PubMed was searched from January 1, 2015 to December 14, 2020; the start date of January 1, 2015 was selected to allow for inclusion of all relevant survival extrapolation-based analyses published in support of CAR-T therapies as the first CAR-T therapy was approved in the USA in 2017. The search terms implemented in PubMed included a combination of keywords and MeSH terms related to CAR-T therapies and analyses that predominantly utilize survival extrapolation techniques; for this reason, focus was given to comparative effectiveness research relating to CE analyses. Included studies were limited to those written in the English language (or with an available English translation) and with the availability of full text via PubMed filters. Overall inclusion criteria required studies to evaluate CAR-T therapies in a human population, incorporate a modeling component such as Markov cycles or survival curve extrapolation, be an economic evaluation and/or use LYs or QALYs as part of the primary outcome (e.g., incremental cost per LY gained). Additionally, CE analyses that do not extrapolate clinical trial data beyond the maximum follow-up duration were deemed inapplicable to this qualitative evaluation of extrapolation techniques used.
In addition, hematologic and health economic and outcomes research conferences were searched from 2018 to 2020. Conferences included the American Society of Hematology (ASH) Annual Meeting, European Hematology Association (EHA) Annual Meeting, American Society of Clinical Oncology (ASCO) Annual Meeting and Virtual Scientific Meetings, and all International Society of Pharmacoeconomics and Outcomes Research (ISPOR) meetings. Abstracts and posters were included in our detailed review provided that information concerning the survival extrapolation technique (e.g., MCM, spline-based, standard parametric) was specified.
Finally, targeted searches of the HTAs were conducted to identify the most prominent and relevant CE models from agencies such as the National Institute for Health and Care Excellence (NICE) (UK), Canadian Agency for Drugs and Technologies in Health (CADTH) (Canada), Medical Services Advisory Committee (MSAC) (Australia), Independent Institute for Quality and Efficiency in Health Care (IQWIG) (Germany), and Institute for Clinical and Economic Review (ICER) (US), as well as any other CE models that were recommended by industry experts. Global HTA bodies are often at the forefront of methodological techniques for the purpose of comparative effectiveness, and CE, analyses since reimbursement decisions often rely on their guidance. Evaluating the methods employed and/or endorsed by global HTA bodies is critical to identifying methodological trends in this area. Assessments were included if they evaluated a CAR-T therapy, regardless of publication date. Key search terms included “chimeric antigen”, “tisagenlecleucel”, “axicabtagene”, “lisocabtagene”, and “brexucabtagene”; ongoing assessments of these therapies were excluded since the extrapolation technique(s) applied in the analyses have not yet been described. To avoid the risk of including studies twice, peer-reviewed publications were excluded if an HTA was available.

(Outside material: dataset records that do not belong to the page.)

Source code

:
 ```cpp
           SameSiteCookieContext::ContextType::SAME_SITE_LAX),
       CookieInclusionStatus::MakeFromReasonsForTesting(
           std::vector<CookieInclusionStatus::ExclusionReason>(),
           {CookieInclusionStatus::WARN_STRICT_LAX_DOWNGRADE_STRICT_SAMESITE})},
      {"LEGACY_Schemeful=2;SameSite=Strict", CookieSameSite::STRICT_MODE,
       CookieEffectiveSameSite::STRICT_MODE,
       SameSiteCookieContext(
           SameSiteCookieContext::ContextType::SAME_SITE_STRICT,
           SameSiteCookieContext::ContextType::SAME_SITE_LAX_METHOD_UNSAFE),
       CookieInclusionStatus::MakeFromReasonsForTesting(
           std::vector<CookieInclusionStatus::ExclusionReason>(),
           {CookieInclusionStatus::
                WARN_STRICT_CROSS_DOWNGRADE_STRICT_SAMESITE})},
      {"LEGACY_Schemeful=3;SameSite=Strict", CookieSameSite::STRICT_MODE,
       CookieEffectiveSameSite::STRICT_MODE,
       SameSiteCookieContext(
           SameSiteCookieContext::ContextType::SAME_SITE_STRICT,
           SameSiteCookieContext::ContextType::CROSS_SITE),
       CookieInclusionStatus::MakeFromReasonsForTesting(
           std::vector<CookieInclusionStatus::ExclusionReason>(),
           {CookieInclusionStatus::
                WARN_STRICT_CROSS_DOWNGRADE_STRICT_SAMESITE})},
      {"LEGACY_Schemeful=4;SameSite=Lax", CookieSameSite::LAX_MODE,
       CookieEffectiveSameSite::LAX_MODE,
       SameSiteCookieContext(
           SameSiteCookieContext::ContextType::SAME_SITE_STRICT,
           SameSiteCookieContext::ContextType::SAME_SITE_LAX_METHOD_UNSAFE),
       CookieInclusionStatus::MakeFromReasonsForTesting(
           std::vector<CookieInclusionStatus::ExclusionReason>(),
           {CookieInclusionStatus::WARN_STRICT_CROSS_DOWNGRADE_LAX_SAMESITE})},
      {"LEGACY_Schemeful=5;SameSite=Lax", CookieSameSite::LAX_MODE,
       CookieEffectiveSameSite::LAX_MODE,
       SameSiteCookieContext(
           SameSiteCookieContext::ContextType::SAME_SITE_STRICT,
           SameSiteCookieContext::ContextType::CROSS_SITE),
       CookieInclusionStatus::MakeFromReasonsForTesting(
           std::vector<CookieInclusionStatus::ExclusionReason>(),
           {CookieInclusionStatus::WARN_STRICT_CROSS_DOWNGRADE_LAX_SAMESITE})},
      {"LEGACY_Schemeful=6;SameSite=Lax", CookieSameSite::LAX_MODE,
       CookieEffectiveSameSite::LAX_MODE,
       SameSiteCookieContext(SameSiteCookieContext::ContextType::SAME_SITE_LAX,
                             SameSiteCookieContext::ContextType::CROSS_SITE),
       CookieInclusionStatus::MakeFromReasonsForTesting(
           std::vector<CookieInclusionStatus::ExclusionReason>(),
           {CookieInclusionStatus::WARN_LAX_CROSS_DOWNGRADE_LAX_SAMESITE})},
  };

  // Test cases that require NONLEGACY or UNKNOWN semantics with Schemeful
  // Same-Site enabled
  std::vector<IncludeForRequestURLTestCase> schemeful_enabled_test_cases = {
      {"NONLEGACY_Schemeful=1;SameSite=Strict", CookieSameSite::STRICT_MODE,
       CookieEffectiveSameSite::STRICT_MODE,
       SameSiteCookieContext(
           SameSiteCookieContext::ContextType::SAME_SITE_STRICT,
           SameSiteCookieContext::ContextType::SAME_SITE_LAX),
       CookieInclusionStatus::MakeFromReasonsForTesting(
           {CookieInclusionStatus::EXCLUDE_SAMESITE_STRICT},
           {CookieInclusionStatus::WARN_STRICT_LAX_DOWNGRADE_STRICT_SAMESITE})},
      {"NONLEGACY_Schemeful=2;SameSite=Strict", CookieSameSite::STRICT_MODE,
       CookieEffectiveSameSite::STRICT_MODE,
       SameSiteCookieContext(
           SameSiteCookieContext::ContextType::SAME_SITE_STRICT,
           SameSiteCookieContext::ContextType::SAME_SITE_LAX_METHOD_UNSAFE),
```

Detailed data were extracted regarding the survival extrapolation approach (e.g., MCM, spline-based), OS parametric distribution (e.g., Weibull, exponential, log-normal), clinical trial used for extrapolation and the corresponding follow-up duration, model time horizon, interventions, comparators, and how treatment efficacy translates to clinical measures (i.e., incremental LYs). These findings were organized and assessed to determine commonalities in methodological choices and innovations; results are presented across the compilation of peer-reviewed (i.e., publications, conference proceedings) and non-peer-reviewed studies (i.e., HTA evaluations) as well as separately for each.
This article is based on previously conducted studies and does not contain any new studies with human participants or animals performed by any of the authors; the article therefore did not require ethics committee approval or patient consent.